■ What you should do: Copy word for word the part of the passage on employee influence at work starting at "Back in autumn" and ending at "and employment conditions.".

::: Source excerpt

There is abundant evidence that independence, autonomy and a degree of discretion about our work all make a positive contribution to job satisfaction. Similarly, tightly circumscribed roles and routines governing every aspect of working life are associated with discontent, stress and ill health. So how much influence do employees have over their work? What can be changed and what's off the table?
Back in autumn 2009, the CIPD Employee Outlook survey asked employees how much influence they had over a number of different factors that potentially affect the quality of working life:
The headline results for all employees are presented in the graph below.
Nearly three quarters of employees (72%) said they had 'a great deal' or 'some' influence over how they did their work, more than half (54%) said this degree of influence extended to job responsibilities and priorities and almost two fifths (39%) said they could influence their work environment. But when it comes to corporate matters - changes to products and services, strategy and business model and how the organisation treats its employees - there is a sharp fall in perceived influence. Just one in seven employees (14%) said they had any meaningful degree of influence over pay and employment conditions.
If we focus on the stronger measure of influence - those saying they had 'a great deal' of influence over their work - the proportions are much smaller. A third (32%) of employees said they had a great deal of influence over how they did their work but only 15% had a similar degree of influence over their job role and priorities and the proportions for all the other factors are below 10%. So while many employees might have the choice over whether or not to put a pot plant on their desk, a much smaller proportion think they can influence the bigger choices, such as open plan versus office working.

::::::
::: Given data

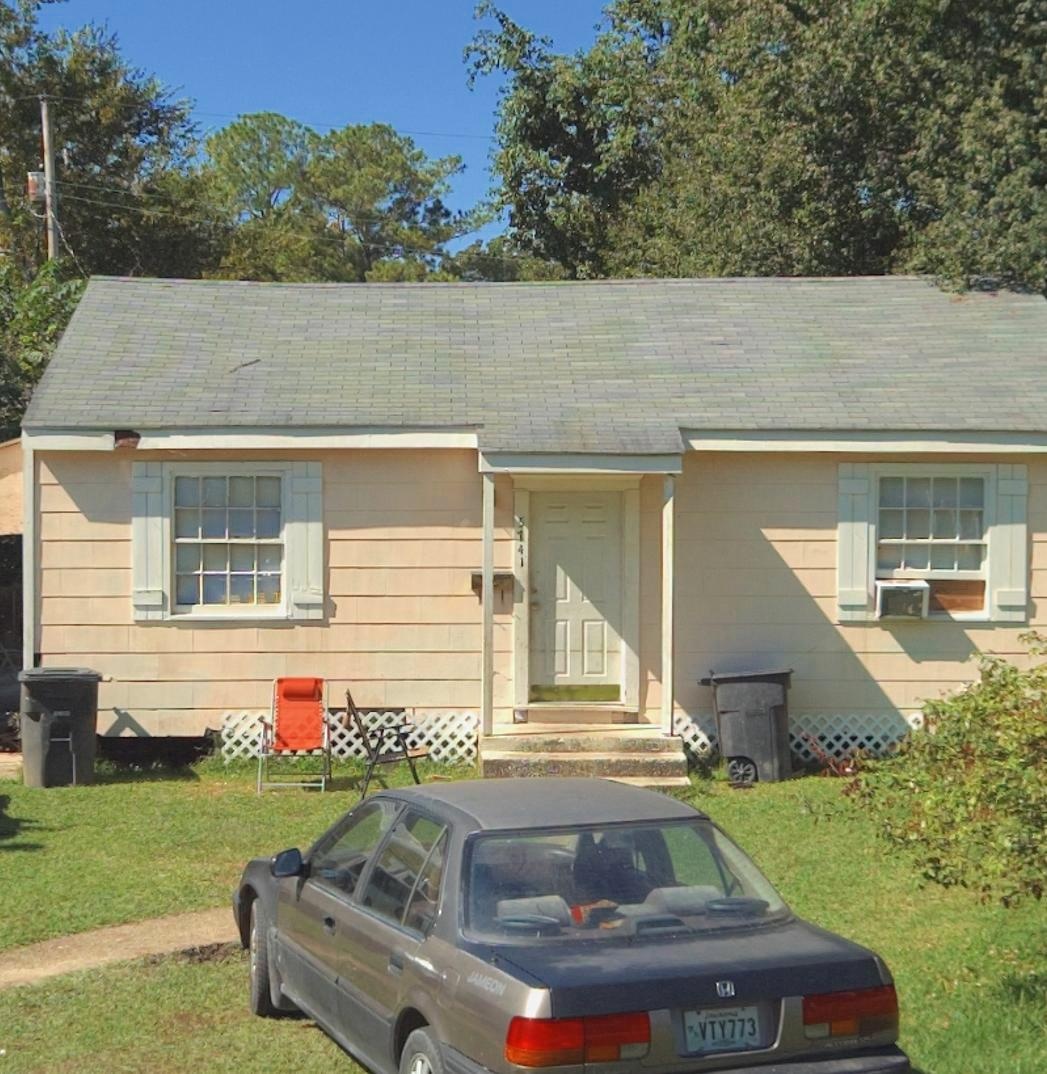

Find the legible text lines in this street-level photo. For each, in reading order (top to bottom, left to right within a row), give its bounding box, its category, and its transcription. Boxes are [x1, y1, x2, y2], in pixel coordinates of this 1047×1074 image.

::::::

■ The solution:
Back in autumn 2009, the CIPD Employee Outlook survey asked employees how much influence they had over a number of different factors that potentially affect the quality of working life:
The headline results for all employees are presented in the graph below.
Nearly three quarters of employees (72%) said they had 'a great deal' or 'some' influence over how they did their work, more than half (54%) said this degree of influence extended to job responsibilities and priorities and almost two fifths (39%) said they could influence their work environment. But when it comes to corporate matters - changes to products and services, strategy and business model and how the organisation treats its employees - there is a sharp fall in perceived influence. Just one in seven employees (14%) said they had any meaningful degree of influence over pay and employment conditions.